If we are to effectively handle our anger moments, we must recite to ourselves First Corinthians chapter thirteen. But we must do it in the moment of anger so that we can deal with the situation without sinning. So our recitation would go something like this; “I must remember now that it does not matter what great things that I may accomplish, if I do not love and exhibit love to this person right now, my accomplishments means nothing in the eyes of God because He is love. Through love I am patient, kind and not jealous. Through love I do not brag about my accomplishments and or demonstrate contempt or disregard for others because of who I think I am. Even when I am angry, I act appropriately because I am not easily provoked and I do not keep a record of every time this person has done something against me. Through the love flowing in me I am able to bear and endure all things. God’s love never fails and neither will mine in this situation. When I was a child I spoke and acted like a child. Now that I am grown, I am putting away my childish behaviors which include treating this person as they are treating me now. When everything else around me fades away, it is love that will still be present.

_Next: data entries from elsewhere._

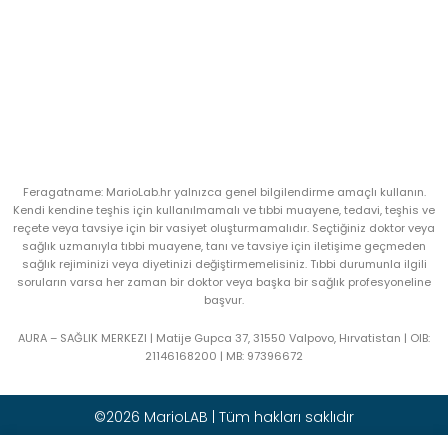
Feragatname: MarioLab.hr yalnızca genel bilgilendirme amaçlı kullanın.
Kendi kendine teşhis için kullanılmamalı ve tıbbi muayene, tedavi, teşhis ve
reçete veya tavsiye için bir vasiyet oluşturmamalıdır. Seçtiğiniz doktor veya
sağlık uzmanıyla tıbbi muayene, tanı ve tavsiye için iletişime geçmeden
sağlık rejiminizi veya diyetinizi değiştirmemelisiniz. Tıbbi durumunla ilgili
soruların varsa her zaman bir doktor veya başka bir sağlık profesyoneline
başvur.
AURA – SAĞLIK MERKEZI | Matije Gupca 37, 31550 Valpovo, Hırvatistan |
OIB:
21146168200 |
MB:
97396672
©2026 MarioLAB | Tüm hakları saklıdır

I choose love in this situation so I will refrain from responding and just walk away.” What I have just read to you is based on First Corinthians chapter thirteen, which is known as the love chapter in the Bible. John told us that we must learn to love and Paul told us how that love shows up. John told us who to love and Paul told us when to love. This is not easy by any stretch of the imagination but if we can master love conquering our anger we will be unstoppable.

Last week I shared with you how Moses was denied being able to fulfill his calling because he became so angry at the people that he sinned against God. This is what we are facing. In the moment of our anger we forget Who we belong to. In the moment of our anger, we displace the love that should be flowing through us with responses acceptable by the world at large. Do you not understand that the world speaks of love but the world does not truly know what real love is? The world’s love is not universal as its love expects something in return. The world’s love is based on love being returned and therefore if someone is making you angry they are not loving you and therefore you do not have to love them. The world’s love is selective and therefore you can pick and choose whom to love. If we operate in the love that is defined by the world we will be free to respond in kind during our anger moments because the person we are angry at may not be someone I “have to love” anyway.

This morning I want to close with this small personal demonstration. I want each of you to close your eyes and think of a situation that you have faced recently. Think about the person that made you angry. Think about what they said to you. Think about the facial expressions as they talked to you. Think about what you were feeling. The possible desire to reach out and touch them or the desire to respond in kind. Can you see it? Can you feel some of the emotions coming back that may have been present when you were dealing with that situation? As you see this memory, ask yourself two questions: “Does God love this person? If so, how can I allow His love to flow through me in this situation?” If you ask and answer these two questions honestly then you will begin to learn how to control your anger moments. It really is that simple.